For this exercise, return all the data word for word, with images left out.

[Extracted page text data]
-- Opening Marker --
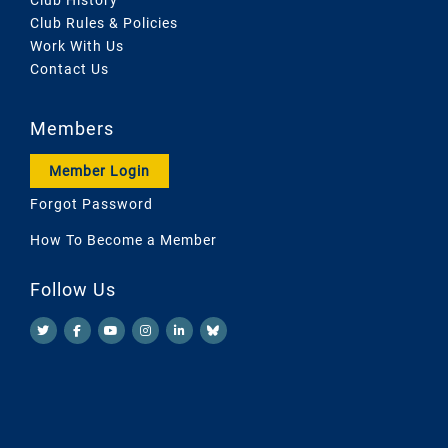
Club Rules & Policies
Work With Us
Contact Us
Members
Member Login
Forgot Password
How To Become a Member
Follow Us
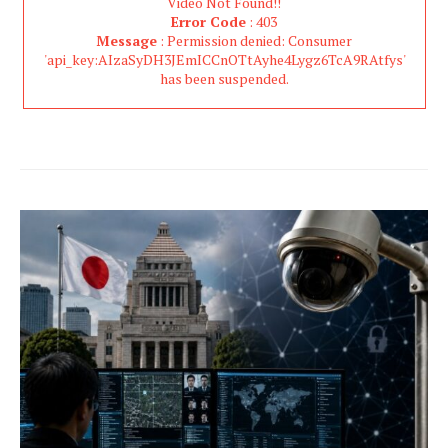
Video Not Found!!
Error Code
: 403
Message
: Permission denied: Consumer
'api_key:AIzaSyDH3JEmICCnOTtAyhe4Lygz6TcA9RAtfys'
has been suspended.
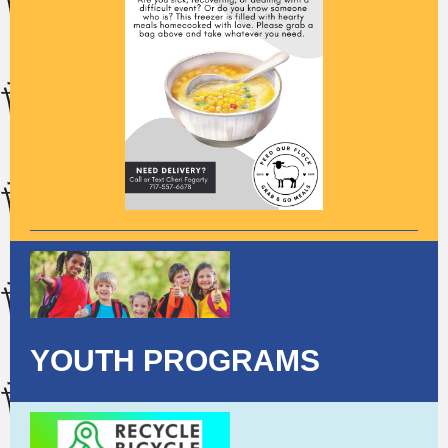
YOUTH PROGRAMS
-- Closing Marker --
**WORKED SOLUTION:**
Club Rules & Policies
Work With Us
Contact Us
Members
Member Login
Forgot Password
How To Become a Member
Follow Us
Video Not Found!!
Error Code
: 403
Message
: Permission denied: Consumer
'api_key:AIzaSyDH3JEmICCnOTtAyhe4Lygz6TcA9RAtfys'
has been suspended.
YOUTH PROGRAMS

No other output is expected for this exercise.